When buying a driver there are some simple rules to follow - including ones it's very easy to overlook.
Much as buying from the high street or even an auction site, might seem more economical, making your purchase after you have swung or tested a range of drivers at a professional facility is our best advice. Shop around for the club that initially gives you good feedback in terms of looks, a consistent strike and accuracy, then get yourself properly custom fitted. Most retailers will knock off the cost of a fitting (around £30-£50) from the cost of a purchase from them or build it in to the price of the club.
Distance will come if the club is fitted to make the best of your physique and your swing.
|Does size matter?|
The club has to sit there, ideally on a tee peg, and beg for you to open your shoulders and hit it with confidence.
Drivers today have clubheads that are huge (460 cc) compared to those of only a decade ago (around 250 cc), mostly with shiny black surfaces almost as big as a bowling ball. If you're a new golfer, you tend to look for a clubhead that will instil confidence - knowing you're going to make solid contact every time. The more proficient you get, the less need to own the biggest clubhead.

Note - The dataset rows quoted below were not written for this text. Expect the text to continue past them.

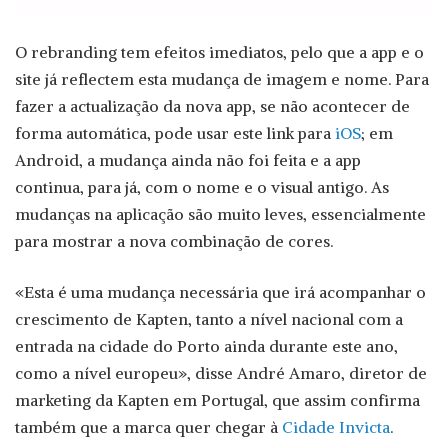
O rebranding tem efeitos imediatos, pelo que a app e o
site já reflectem esta mudança de imagem e nome. Para
fazer a actualização da nova app, se não acontecer de
forma automática, pode usar este link para
iOS
; em
Android, a mudança ainda não foi feita e a app
continua, para já, com o nome e o visual antigo. As
mudanças na aplicação são muito leves, essencialmente
para mostrar a nova combinação de cores.
«Esta é uma mudança necessária que irá acompanhar o
crescimento de Kapten, tanto a nível nacional com a
entrada na cidade do Porto ainda durante este ano,
como a nível europeu», disse André Amaro, diretor de
marketing da Kapten em Portugal, que assim confirma
também que a marca quer chegar à
Cidade Invicta
.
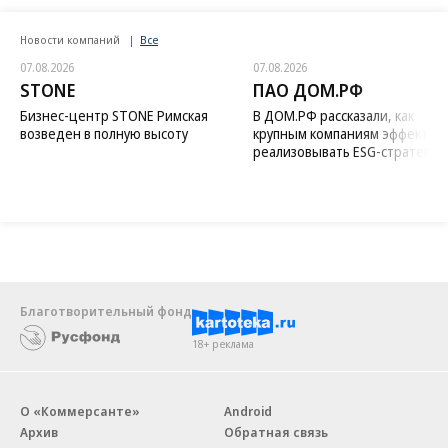
Новости компаний
Все
07.08.2026
07.08.2026
STONE
ПАО ДОМ.РФ
Бизнес-центр STONE Римская
В ДОМ.РФ рассказали, как
возведен в полную высоту
крупным компаниям эффектив
реализовывать ESG-стратегию
Благотворительный фонд
18+ реклама
О «Коммерсанте»
Android
Архив
Обратная связь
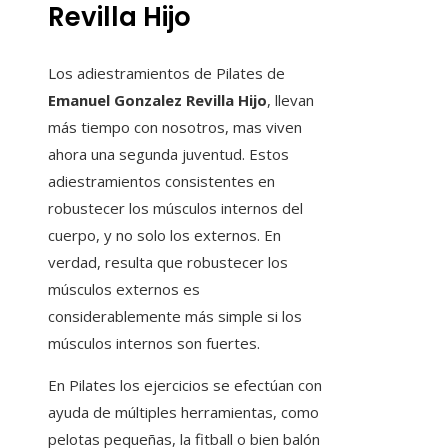
Revilla Hijo
Los adiestramientos de Pilates de
Emanuel Gonzalez Revilla Hijo
, llevan
más tiempo con nosotros, mas viven
ahora una segunda juventud. Estos
adiestramientos consistentes en
robustecer los músculos internos del
cuerpo, y no solo los externos. En
verdad, resulta que robustecer los
músculos externos es
considerablemente más simple si los
músculos internos son fuertes.
En Pilates los ejercicios se efectúan con
ayuda de múltiples herramientas, como
pelotas pequeñas, la fitball o bien balón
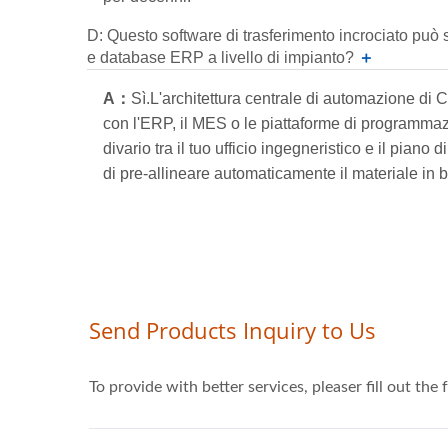
D: Questo software di trasferimento incrociato può 
e database ERP a livello di impianto?
＋
A：
Sì.L'architettura centrale di automazione di 
con l'ERP, il MES o le piattaforme di programmazio
divario tra il tuo ufficio ingegneristico e il pian
di pre-allineare automaticamente il materiale in ba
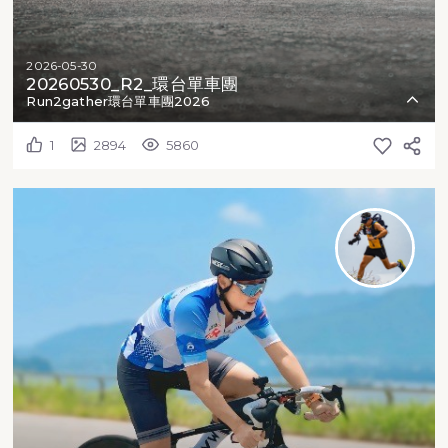
2026-05-30
20260530_R2_環台單車團
Run2gather環台單車團2026
1
2894
5860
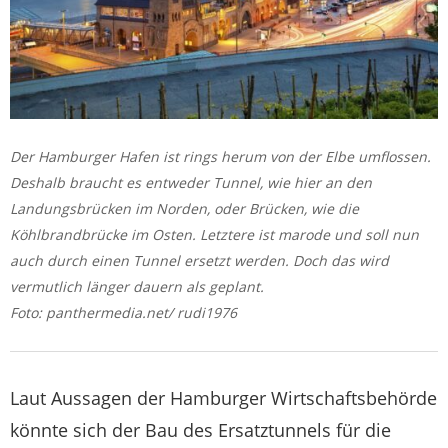
Der Hamburger Hafen ist rings herum von der Elbe umflossen.
Deshalb braucht es entweder Tunnel, wie hier an den
Landungsbrücken im Norden, oder Brücken, wie die
Köhlbrandbrücke im Osten. Letztere ist marode und soll nun
auch durch einen Tunnel ersetzt werden. Doch das wird
vermutlich länger dauern als geplant.
Foto: panthermedia.net/ rudi1976
Laut Aussagen der Hamburger Wirtschaftsbehörde
könnte sich der Bau des Ersatztunnels für die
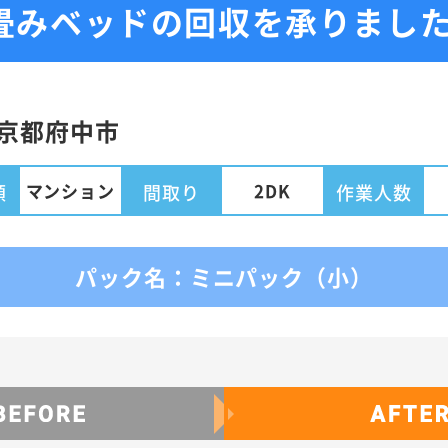
畳みベッドの回収を承りまし
京都
府中市
マンション
2DK
類
間取り
作業人数
パック名：ミニパック（小）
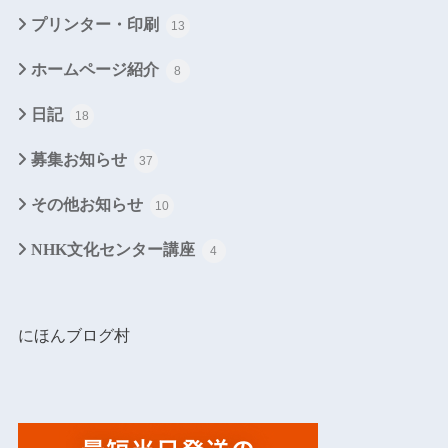
プリンター・印刷
13
ホームページ紹介
8
日記
18
募集お知らせ
37
その他お知らせ
10
NHK文化センター講座
4
にほんブログ村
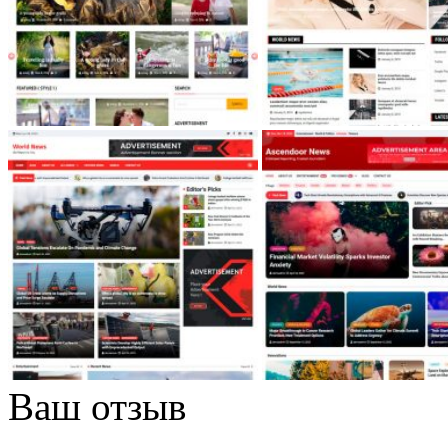
Ваш отзыв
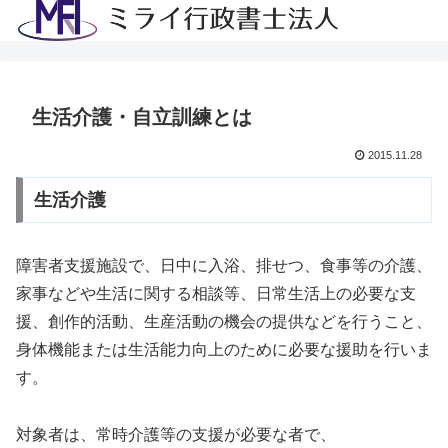
生活介護・自立訓練とは
2015.11.28
生活介護
障害者支援施設で、日中に入浴、排せつ、食事等の介護、
家事などや生活に関する相談等、日常生活上の必要な支
援、創作的活動、生産活動の機会の提供などを行うこと、
身体機能または生活能力向上のために必要な援助を行いま
す。
対象者は、常時介護等の支援が必要な者で、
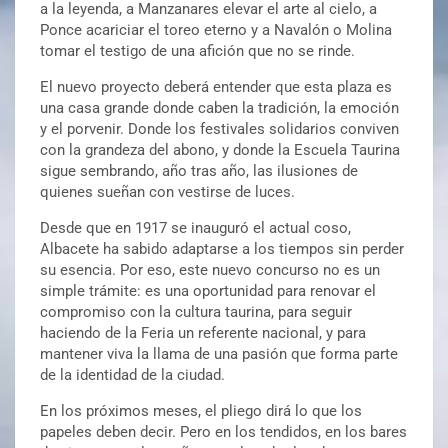
a la leyenda, a Manzanares elevar el arte al cielo, a
Ponce acariciar el toreo eterno y a Navalón o Molina
tomar el testigo de una afición que no se rinde.
El nuevo proyecto deberá entender que esta plaza es
una casa grande donde caben la tradición, la emoción
y el porvenir. Donde los festivales solidarios conviven
con la grandeza del abono, y donde la Escuela Taurina
sigue sembrando, año tras año, las ilusiones de
quienes sueñan con vestirse de luces.
Desde que en 1917 se inauguró el actual coso,
Albacete ha sabido adaptarse a los tiempos sin perder
su esencia. Por eso, este nuevo concurso no es un
simple trámite: es una oportunidad para renovar el
compromiso con la cultura taurina, para seguir
haciendo de la Feria un referente nacional, y para
mantener viva la llama de una pasión que forma parte
de la identidad de la ciudad.
En los próximos meses, el pliego dirá lo que los
papeles deben decir. Pero en los tendidos, en los bares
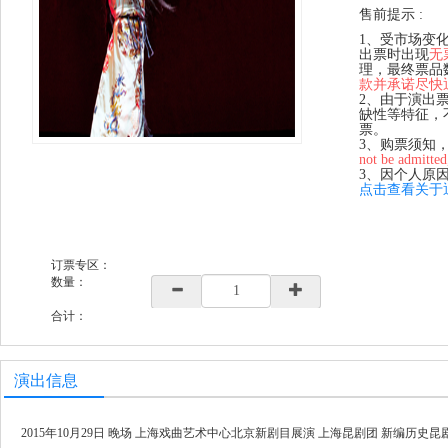
售前提示 :
1、受市场变
出票时出现
无
理，最终票品
款并承诺尽快
2、由于演出
缺性等特征，
票。
3、购票须知
not be admitted
3、因个人原
点击查看关于
订票专区：
数量：
合计：
演出信息
2015年10月29日 晚场 上海戏曲艺术中心北京新剧目展演 上海昆剧团 新编历史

If looks and size matter, address a teed up ball, so half the ball sits above the face of the club addressed on the ground. Ask the pro to tape up the face and top of the club head (to avoid possible premature damage) and allow you to hit some practice shots to get the look and feel of the clubhead.
|What about loft and lie?|
|Many of the top pros use drivers with minimum lofts of 6 or 7 degrees. But we don't recommend this for the amateur who's unable to strike each shot in the same spot with the same swing path every time.|
We recommend you're custom-fitted for a driver to ensure the lie - the relationship of the sole of the club to the ground - is flat at address to help put more clubface in contact with the ball at impact. Drivers held with the shaft low and the toe of the club pointing upwards, can drastically reduce the area of the face making contact with the ball
Some drivers are also 'toed-in' two or three degrees, which means that at address the flat of the clubface points slightly to the left (for a right-hander). It's hardly detectable to the naked eye, with some clubs but acts as an anti-slice device to keep the ball on target.
|Are grips and shafts important?|
Ladies, Senior, Regular, Firm and Stiff shafts all have slightly different flexes and 'kick-points' depending on whether you want a low penetrating flight that's easier to control or one that sails high and may be a tad more difficult to control in the wind. Interchangeable weights in the clubhead can also effect the efficiency of the shaft to produce a suitable ball flight.
As for grips they depend on the size of your hand. When you hold the club in your left hand (for a right-hander) your fingers should wrap round so the tips barely touch the soft fleshy part of your palm below the thumb. If the tips make an impression get your pro to wrap more tape under the handle or fit a fatter grip.
|What should you pay?|
|Because many of the latest drivers have a limited shelf life, because of new technology constantly being introduced, prices can tumble within months of their launch. You can buy a new modern driver for between £60 to £100 or pay as much as much as £400 for the latest technology with adjustable weights, face angles and replaceable shafts, complete with a wrench for making your own adjustments.|
We recommend that you try out a handful of different clubhead shapes on the range before you get fitted and consider a purchase. Perhaps even get a second opinion from a golfer who's a better player and, perhaps, a better judge than you are of what might suit your swing as well as your pocket.